While the invention has been shown and described with reference to certain exemplary embodiments thereof, it will be understood by those skilled in the art that various changes in form and details may be made therein without departing from the spirit and scope of the invention as defined by the appended claims and their equivalents.

Claims

1. A method of downmixing a multi-channel audio signal, the method comprising:

restoring sub-band Pulse Code Modulation (PCM) samples for each channel of the multi-channel audio signal by decoding the multi-channel audio-signal and then dequantizing a sub-band coded multi-channel audio signal;

scaling the restored sub-band PCM samples for each channel with a coefficient corresponding to a downmixing configuration;

generating sub-band PCM samples corresponding to predetermined channels by downmixing the scaled sub-band PCM samples for each channel into the predetermined channels; and

performing inverse sub-band filtering on the generated sub-band PCM samples corresponding to the predetermined channels.

2. The method of claim 1, wherein the generating of the sub-band PCM samples comprises generating sub-band PCM samples corresponding to two channels by downmixing the scaled sub-band PCM samples for each channel into the two channels.

3. The method of claim 2, wherein the performing of the inverse sub-band filtering comprises performing inverse sub-band filtering only two times by performing the inverse sub-band filtering on a left channel and a right channel.

4. The method of claim 1, wherein the generating of the sub-band PCM samples comprises generating sub-band PCM samples corresponding to a single channel by downmixing the scaled sub-band PCM samples for each channel into the single channel.

5. The method of claim 4, wherein the performing of the inverse sub-band filtering comprises performing inverse sub-band filtering no more than one time by performing the inverse sub-band filtering on the single channel.

6. An apparatus for downmixing a multi-channel audio signal, the apparatus comprising:

a dequantizing unit for restoring sub-band Pulse Code Modulation (PCM) samples for each channel of the multi-channel audio signal by decoding the multi-channel audio signal and then dequantizing a sub-band coded multi-channel audio signal;

a scaling unit for scaling the restored sub-band PCM samples for each channel with a coefficient corresponding to a downmixing configuration;

a pre-downmixing unit for generating sub-band PCM samples corresponding to predetermined channels by downmixing the scaled sub-band PCM samples for each channel into the predetermined channels; and

an inverse sub-band filter bank for performing inverse sub-band filtering on the generated sub-band PCM samples corresponding to the predetermined channels.

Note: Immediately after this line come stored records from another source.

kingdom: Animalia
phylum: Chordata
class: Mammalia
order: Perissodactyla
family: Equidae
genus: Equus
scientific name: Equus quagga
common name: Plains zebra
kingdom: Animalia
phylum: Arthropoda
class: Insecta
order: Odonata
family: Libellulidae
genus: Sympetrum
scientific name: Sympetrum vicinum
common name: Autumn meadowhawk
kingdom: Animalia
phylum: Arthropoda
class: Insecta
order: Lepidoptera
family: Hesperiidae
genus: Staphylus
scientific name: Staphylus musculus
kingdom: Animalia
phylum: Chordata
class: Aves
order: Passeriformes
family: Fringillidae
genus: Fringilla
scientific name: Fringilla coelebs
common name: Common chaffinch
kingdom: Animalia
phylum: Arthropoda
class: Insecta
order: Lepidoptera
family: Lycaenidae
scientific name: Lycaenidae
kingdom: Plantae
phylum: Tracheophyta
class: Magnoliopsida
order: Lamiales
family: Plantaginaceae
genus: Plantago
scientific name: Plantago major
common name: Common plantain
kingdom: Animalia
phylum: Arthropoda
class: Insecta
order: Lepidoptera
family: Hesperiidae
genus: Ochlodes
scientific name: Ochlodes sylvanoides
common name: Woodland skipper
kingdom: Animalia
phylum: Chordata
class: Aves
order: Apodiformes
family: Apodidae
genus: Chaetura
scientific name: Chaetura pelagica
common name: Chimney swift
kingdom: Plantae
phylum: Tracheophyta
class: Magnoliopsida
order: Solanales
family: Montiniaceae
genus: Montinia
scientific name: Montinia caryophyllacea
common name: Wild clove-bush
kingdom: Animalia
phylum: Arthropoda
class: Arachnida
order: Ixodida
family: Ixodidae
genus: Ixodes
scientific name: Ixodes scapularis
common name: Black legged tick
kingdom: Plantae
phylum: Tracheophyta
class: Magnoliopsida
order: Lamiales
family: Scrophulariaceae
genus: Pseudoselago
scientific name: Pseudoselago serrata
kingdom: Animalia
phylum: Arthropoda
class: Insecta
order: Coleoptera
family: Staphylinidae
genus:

7. The apparatus of claim 6, wherein the pre-downmixing unit generates sub-band PCM samples corresponding two channels by downmixing the scaled sub-band PCM samples for each channel into the two channels.

8. The apparatus of claim 7, wherein the inverse sub-band filter bank performs inverse sub-band filtering only two times by performing the inverse sub-band filtering on a left channel and a right channel.

9. The apparatus of claim 6, wherein the pre-downmixing unit generates sub-band PCM samples corresponding to a single channel by downmixing the scaled sub-band PCM samples for each channel into the single channel.

10. The apparatus of claim 9, wherein the inverse sub-band filter bank performs inverse sub-band filtering no more than one time by performing the inverse sub-band filtering on the single channel.